Test: Path of Giants (Video)


Im Erstling von Journey Bound Games (@journey_bound) verschlägt es drei abenteuerlustige Forscher auf eine Schatzsuche. Matchi, Bern und der Trottel im gelben Parka erkunden in Path of Giants [App Store] eine Reihe von isometrischen Höhlen, in denen die alten Könige den Lantri in der Obhut von Giganten verborgen haben sollen. Um sich erfolgreich einen Weg durch die Eislandschaft zu bahnen, sind die drei aufeinander angewiesen. Nur wenn sie einander unter die Arme greifen und weiterhelfen steht der Weg zum Ausgang offen.

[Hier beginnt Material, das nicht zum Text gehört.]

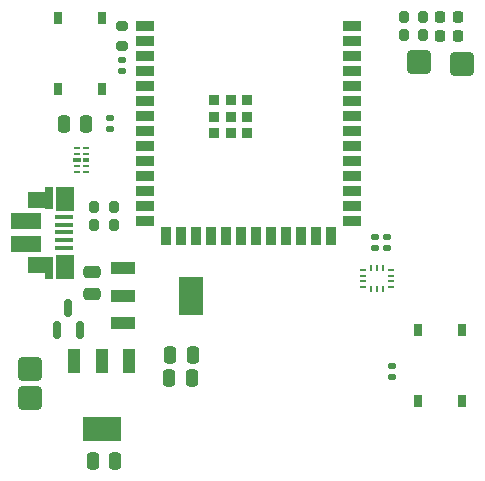
<source format=gbr>
%TF.GenerationSoftware,KiCad,Pcbnew,9.0.3*%
%TF.CreationDate,2025-08-28T21:38:12+08:00*%
%TF.ProjectId,ESP32_Board,45535033-325f-4426-9f61-72642e6b6963,rev?*%
%TF.SameCoordinates,Original*%
%TF.FileFunction,Paste,Top*%
%TF.FilePolarity,Positive*%
%FSLAX46Y46*%
G04 Gerber Fmt 4.6, Leading zero omitted, Abs format (unit mm)*
G04 Created by KiCad (PCBNEW 9.0.3) date 2025-08-28 21:38:12*
%MOMM*%
%LPD*%
G01*
G04 APERTURE LIST*
G04 Aperture macros list*
%AMRoundRect*
0 Rectangle with rounded corners*
0 $1 Rounding radius*
0 $2 $3 $4 $5 $6 $7 $8 $9 X,Y pos of 4 corners*
0 Add a 4 corners polygon primitive as box body*
4,1,4,$2,$3,$4,$5,$6,$7,$8,$9,$2,$3,0*
0 Add four circle primitives for the rounded corners*
1,1,$1+$1,$2,$3*
1,1,$1+$1,$4,$5*
1,1,$1+$1,$6,$7*
1,1,$1+$1,$8,$9*
0 Add four rect primitives between the rounded corners*
20,1,$1+$1,$2,$3,$4,$5,0*
20,1,$1+$1,$4,$5,$6,$7,0*
20,1,$1+$1,$6,$7,$8,$9,0*
20,1,$1+$1,$8,$9,$2,$3,0*%
G04 Aperture macros list end*
%ADD10R,0.750000X1.000000*%
%ADD11RoundRect,0.140000X-0.170000X0.140000X-0.170000X-0.140000X0.170000X-0.140000X0.170000X0.140000X0*%
%ADD12RoundRect,0.140000X0.170000X-0.140000X0.170000X0.140000X-0.170000X0.140000X-0.170000X-0.140000X0*%
%ADD13RoundRect,0.250000X-0.250000X-0.475000X0.250000X-0.475000X0.250000X0.475000X-0.250000X0.475000X0*%
%ADD14RoundRect,0.250000X0.475000X-0.250000X0.475000X0.250000X-0.475000X0.250000X-0.475000X-0.250000X0*%
%ADD15RoundRect,0.200000X0.200000X0.275000X-0.200000X0.275000X-0.200000X-0.275000X0.200000X-0.275000X0*%
%ADD16R,0.900000X0.900000*%
%ADD17R,1.500000X0.900000*%
%ADD18R,0.900000X1.500000*%
%ADD19RoundRect,0.300000X-0.700000X-0.700000X0.700000X-0.700000X0.700000X0.700000X-0.700000X0.700000X0*%
%ADD20R,0.625000X0.250000*%
%ADD21R,0.700000X0.450000*%
%ADD22R,0.575000X0.450000*%
%ADD23R,1.650000X0.400000*%
%ADD24R,0.700000X1.825000*%
%ADD25R,1.500000X2.000000*%
%ADD26R,2.000000X1.350000*%
%ADD27R,2.500000X1.430000*%
%ADD28RoundRect,0.250000X0.250000X0.475000X-0.250000X0.475000X-0.250000X-0.475000X0.250000X-0.475000X0*%
%ADD29RoundRect,0.300000X0.700000X0.700000X-0.700000X0.700000X-0.700000X-0.700000X0.700000X-0.700000X0*%
%ADD30R,2.150000X1.000000*%
%ADD31R,2.150000X3.250000*%
%ADD32R,0.475000X0.250000*%
%ADD33R,0.250000X0.475000*%
%ADD34RoundRect,0.218750X0.218750X0.256250X-0.218750X0.256250X-0.218750X-0.256250X0.218750X-0.256250X0*%
%ADD35RoundRect,0.200000X-0.275000X0.200000X-0.275000X-0.200000X0.275000X-0.200000X0.275000X0.200000X0*%
%ADD36RoundRect,0.150000X0.150000X-0.587500X0.150000X0.587500X-0.150000X0.587500X-0.150000X-0.587500X0*%
%ADD37R,1.000000X2.150000*%
%ADD38R,3.250000X2.150000*%
G04 APERTURE END LIST*
D10*
%TO.C,S2*%
X134325000Y-75900000D03*
X134325000Y-81900000D03*
X130575000Y-75900000D03*
X130575000Y-81900000D03*
%TD*%
%TO.C,S1*%
X100075000Y-55512500D03*
X100075000Y-49512500D03*
X103825000Y-55512500D03*
X103825000Y-49512500D03*
%TD*%
D11*
%TO.C,C23*%
X128000000Y-68040000D03*
X128000000Y-69000000D03*
%TD*%
D12*
%TO.C,C14*%
X104500000Y-58930000D03*
X104500000Y-57970000D03*
%TD*%
D11*
%TO.C,C13*%
X128350000Y-78920000D03*
X128350000Y-79880000D03*
%TD*%
%TO.C,C12*%
X105500000Y-53020000D03*
X105500000Y-53980000D03*
%TD*%
%TO.C,C9*%
X126975000Y-68040000D03*
X126975000Y-69000000D03*
%TD*%
D13*
%TO.C,C11*%
X103050000Y-87000000D03*
X104950000Y-87000000D03*
%TD*%
D14*
%TO.C,C19*%
X103000000Y-72900000D03*
X103000000Y-71000000D03*
%TD*%
D15*
%TO.C,R8*%
X131025000Y-50900000D03*
X129375000Y-50900000D03*
%TD*%
%TO.C,R11*%
X104825000Y-67000000D03*
X103175000Y-67000000D03*
%TD*%
D16*
%TO.C,U1*%
X113345606Y-59270000D03*
X113350000Y-56470000D03*
X113350000Y-57870000D03*
X114745606Y-59270000D03*
X114750000Y-56470000D03*
X114750000Y-57870000D03*
X116145606Y-59270000D03*
X116150000Y-56470000D03*
X116150000Y-57870000D03*
D17*
X107500000Y-50150000D03*
X107500000Y-51420000D03*
X107500000Y-52690000D03*
X107500000Y-53960000D03*
X107500000Y-55230000D03*
X107500000Y-56500000D03*
X107500000Y-57770000D03*
X107500000Y-59040000D03*
X107500000Y-60310000D03*
X107500000Y-61580000D03*
X107500000Y-62850000D03*
X107500000Y-64120000D03*
X107500000Y-65390000D03*
X107500000Y-66660000D03*
D18*
X109265000Y-67910000D03*
X110535000Y-67910000D03*
X111805000Y-67910000D03*
X113075000Y-67910000D03*
X114345000Y-67910000D03*
X115615000Y-67910000D03*
X116885000Y-67910000D03*
X118155000Y-67910000D03*
X119425000Y-67910000D03*
X120695000Y-67910000D03*
X121965000Y-67910000D03*
X123235000Y-67910000D03*
D17*
X125000000Y-66660000D03*
X125000000Y-65390000D03*
X125000000Y-64120000D03*
X125000000Y-62850000D03*
X125000000Y-61580000D03*
X125000000Y-60310000D03*
X125000000Y-59040000D03*
X125000000Y-57770000D03*
X125000000Y-56500000D03*
X125000000Y-55230000D03*
X125000000Y-53960000D03*
X125000000Y-52690000D03*
X125000000Y-51420000D03*
X125000000Y-50150000D03*
%TD*%
D15*
%TO.C,R10*%
X104825000Y-65500000D03*
X103175000Y-65500000D03*
%TD*%
D19*
%TO.C,GND1*%
X134300000Y-53400000D03*
%TD*%
D20*
%TO.C,U5*%
X101700000Y-60500000D03*
X101700000Y-61000000D03*
D21*
X101737500Y-61500000D03*
D20*
X101700000Y-62000000D03*
X101700000Y-62500000D03*
X102475000Y-62500000D03*
X102475000Y-62000000D03*
D22*
X102500000Y-61500000D03*
D20*
X102475000Y-61000000D03*
X102475000Y-60500000D03*
%TD*%
D23*
%TO.C,J6*%
X100580000Y-66350000D03*
X100580000Y-67000000D03*
X100580000Y-67650000D03*
X100580000Y-68300000D03*
X100580000Y-68950000D03*
D24*
X99380000Y-64700000D03*
D25*
X100680000Y-64800000D03*
D26*
X98630000Y-64920000D03*
D27*
X97430000Y-66690000D03*
X97430000Y-68610000D03*
D26*
X98630000Y-70400000D03*
D25*
X100700000Y-70550000D03*
D24*
X99380000Y-70650000D03*
%TD*%
D28*
%TO.C,C17*%
X111500000Y-78000000D03*
X109600000Y-78000000D03*
%TD*%
D29*
%TO.C,J20*%
X97700000Y-79200000D03*
X97700000Y-81700000D03*
%TD*%
D30*
%TO.C,ESP3V3*%
X105600000Y-70700000D03*
X105600000Y-73000000D03*
X105600000Y-75300000D03*
D31*
X111400000Y-73000000D03*
%TD*%
D32*
%TO.C,U7*%
X128300000Y-72300000D03*
X128300000Y-71800000D03*
X128300000Y-71300000D03*
X128300000Y-70800000D03*
D33*
X127637500Y-70637500D03*
X127137500Y-70637500D03*
X126637500Y-70637500D03*
D32*
X125975000Y-70800000D03*
X125975000Y-71300000D03*
X125975000Y-71800000D03*
X125975000Y-72300000D03*
D33*
X126637500Y-72462500D03*
X127137500Y-72462500D03*
X127637500Y-72462500D03*
%TD*%
D13*
%TO.C,C15*%
X100600000Y-58450000D03*
X102500000Y-58450000D03*
%TD*%
D34*
%TO.C,D4*%
X133987500Y-51000000D03*
X132412500Y-51000000D03*
%TD*%
D35*
%TO.C,R12*%
X105500000Y-50175000D03*
X105500000Y-51825000D03*
%TD*%
D36*
%TO.C,D6*%
X100050000Y-75937500D03*
X101950000Y-75937500D03*
X101000000Y-74062500D03*
%TD*%
D15*
%TO.C,R9*%
X131025000Y-49400000D03*
X129375000Y-49400000D03*
%TD*%
D37*
%TO.C,U3*%
X106100000Y-78500000D03*
X103800000Y-78500000D03*
X101500000Y-78500000D03*
D38*
X103800000Y-84300000D03*
%TD*%
D13*
%TO.C,C20*%
X109550000Y-80000000D03*
X111450000Y-80000000D03*
%TD*%
D34*
%TO.C,D5*%
X133987500Y-49400000D03*
X132412500Y-49400000D03*
%TD*%
D19*
%TO.C,TX_SBUS1*%
X130700000Y-53200000D03*
%TD*%
M02*

</source>
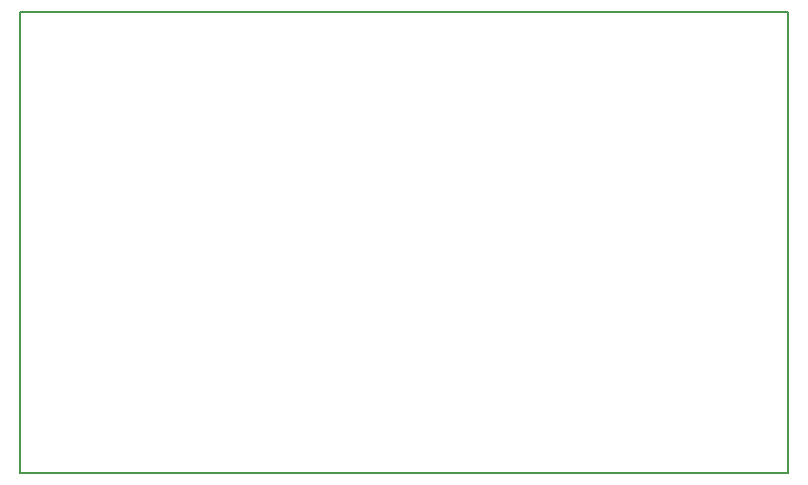
<source format=gbr>
G04 #@! TF.FileFunction,Profile,NP*
%FSLAX46Y46*%
G04 Gerber Fmt 4.6, Leading zero omitted, Abs format (unit mm)*
G04 Created by KiCad (PCBNEW 4.0.7) date Sunday 08 October 2017 21:23:55*
%MOMM*%
%LPD*%
G01*
G04 APERTURE LIST*
%ADD10C,0.100000*%
%ADD11C,0.150000*%
G04 APERTURE END LIST*
D10*
D11*
X99000000Y-97000000D02*
X99000000Y-58000000D01*
X164000000Y-97000000D02*
X99000000Y-97000000D01*
X164000000Y-58000000D02*
X164000000Y-97000000D01*
X99000000Y-58000000D02*
X164000000Y-58000000D01*
M02*

</source>
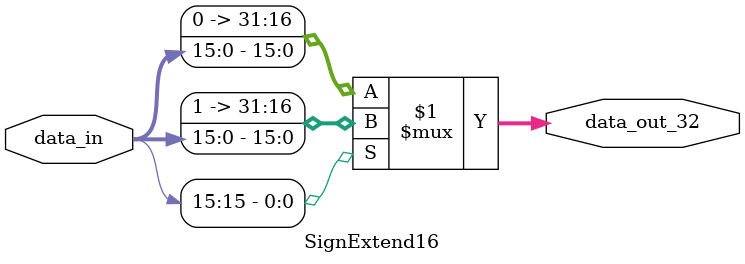
<source format=v>
module SignExtend16(
    input  wire [15:0] data_in,
    output wire [31:0] data_out_32 
);

    assign data_out_32 = (data_in[15]) ? {{16{1'b1}}, data_in} : {{16{1'b0}}, data_in};

endmodule
</source>
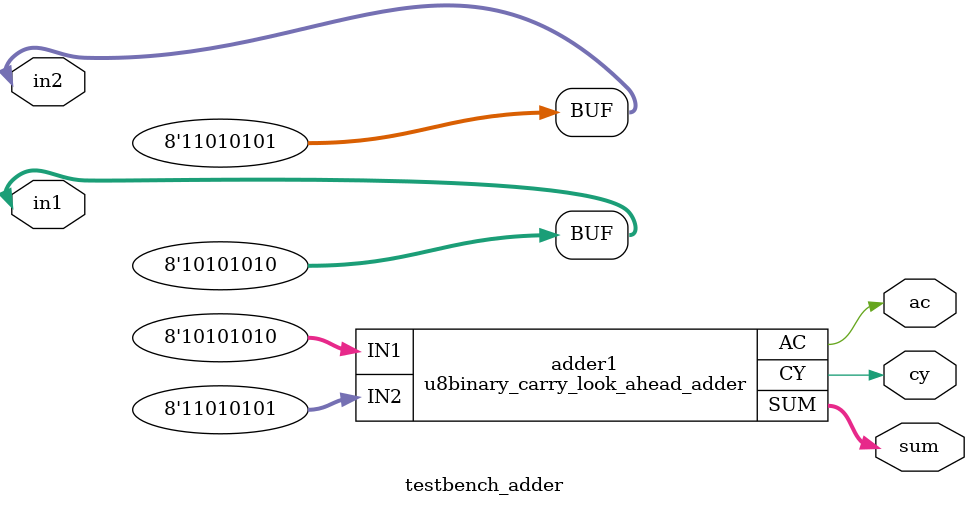
<source format=v>
module u8binary_carry_look_ahead_adder (input [7:0] IN1,IN2, output [7:0] SUM, output CY,AC);

  wire [7:0] P,G,C;
  assign C[0] = 0;
  assign P = IN1^IN2;
  assign G = IN1&IN2;
  
  genvar i;
  for (i=1;i<=7;i=i+1)
    assign C[i] = G[i]|(P[i]&C[i-1]);

  assign SUM = P^C;
  assign CY = C[7];
  assign AC = C[4];

endmodule

module testbench_adder(in1,in2,sum,ac,cy);

input [7:0] in1, in2;
output [7:0] sum;
output cy, ac;

assign in1 = 8'b10101010;
assign in2 = 8'b11010101;
u8binary_carry_look_ahead_adder adder1(in1,in2,sum,cy,ac);
endmodule

</source>
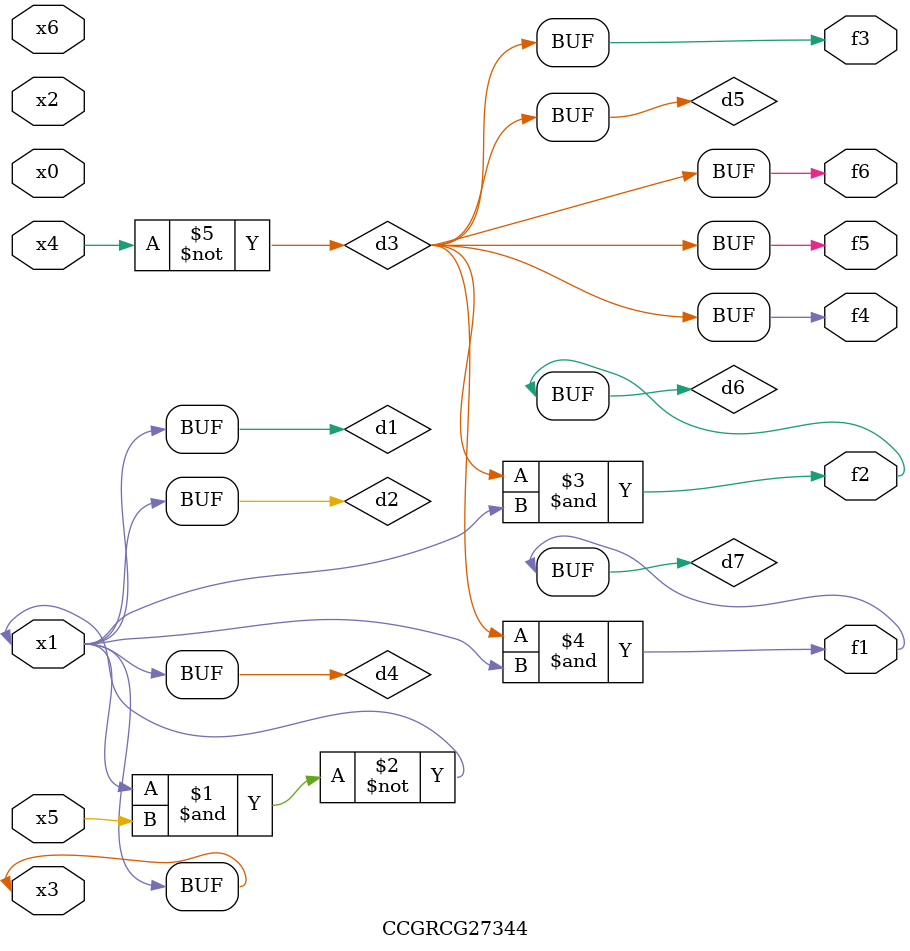
<source format=v>
module CCGRCG27344(
	input x0, x1, x2, x3, x4, x5, x6,
	output f1, f2, f3, f4, f5, f6
);

	wire d1, d2, d3, d4, d5, d6, d7;

	buf (d1, x1, x3);
	nand (d2, x1, x5);
	not (d3, x4);
	buf (d4, d1, d2);
	buf (d5, d3);
	and (d6, d3, d4);
	and (d7, d3, d4);
	assign f1 = d7;
	assign f2 = d6;
	assign f3 = d5;
	assign f4 = d5;
	assign f5 = d5;
	assign f6 = d5;
endmodule

</source>
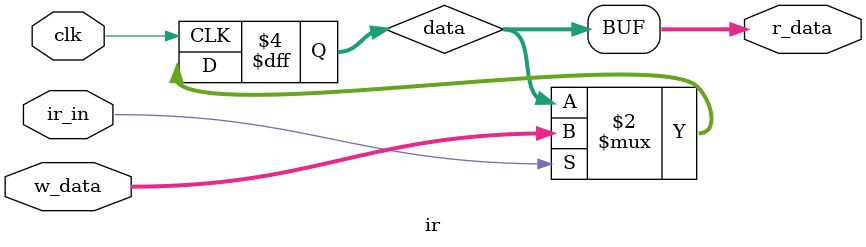
<source format=v>
module ir (
    input clk,
    input ir_in,
    input [31:0] w_data,
    output [31:0] r_data
    
);

reg [31:0] data; // note that ir is a register substantialy

// maybe it is not a good idea to set clock edge here, for the write operation should wait for the lower imem read
always @(negedge clk) 
begin
    if(ir_in)
        data<=w_data;    
end


assign r_data=data;

endmodule //ir
</source>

Die zwölf Spielstufen sind zumeist in drei Abschnitte unterteilt. Ziel ist es in jedem Abschnitt, die drei in unterschiedliche Farben gekleideten Forscher auf farbige Flächen zu lotsen. Das könnte einfach sein, wenn die drei sportlicher wären. Tatsächlich können sie sich jedoch nur in Ebenen frei bewegen; wollen sie auf ein höheres Niveau, muss ein anderer Forscher Hilfe leisten. Dabei ist es lediglich möglich einander eine Höhere Stufe zu eröffnen; ein Abseilen um auf tiefere Plateaus zu gelangen, ist nicht möglich.


Die Kletterei wird alsbald anspruchsvoller, da sukzessive neue Spielelemente hinzu kommen. Flaschenzug-Fahrstühle, Portale und Schalter, die – wie im optisch durchaus vergleichbaren Monument Valley – versteckte Mechaniken in Gang setzen, die ganze bauliche Strukturen bewegen und neue Wege eröffnen. Des Rätsels Lösung liegt dabei stets in der korrekten Reihenfolge, welche Forscher zunächst welchem anderen helfen muss, um die farblich codierten Hürden zu nehmen. Besonders angenehm ist stets, wie gut die Spielstufen auf zuvor etablierte Logiken aufbauen.


Den krönenden Abschluss einer Spielstufe bildet ein Logik-Puzzle im Pipemania-Stil, bei dem auf einer Matrix verstreute Röhren-Elemente so gedreht werden müssen, dass sich ein Kreislauf schließt. Wohlwollend eine kostenlose Knobel-Dreingabe, die allerdings wie ein angeflanschter Fremdkörper wirkt. Auch bei Lara Croft GO haben sich Journey Bound inspirieren lassen. Wer in jedem Abschnitt fleißig Tonkrüge durch Antippen zerdeppert, wird nach dem Durchspielen mit einer Bonus-Spielstufe belohnt.


Nichts an Path of Giants ist innovativ und neu, allerdings ist von der stimmigen Präsentation getragene Mischung durchaus gefällig. Über seine gesamte Spielzeit ist Path of Giants kopfzerbrechend reizvoll, ohne jedoch zu frustrieren. Allenfalls, dass an einigen wenigen Stellen unvermittelt auch Geschick und Timing gefragt sind, irritiert. Dafür erlaubt es der Titel, versehentliche Fehler zurückzunehmen. Path of Giants ist eine geschliffene Indie-Knobel-Perle mit der man eine gute Zeit verbringt.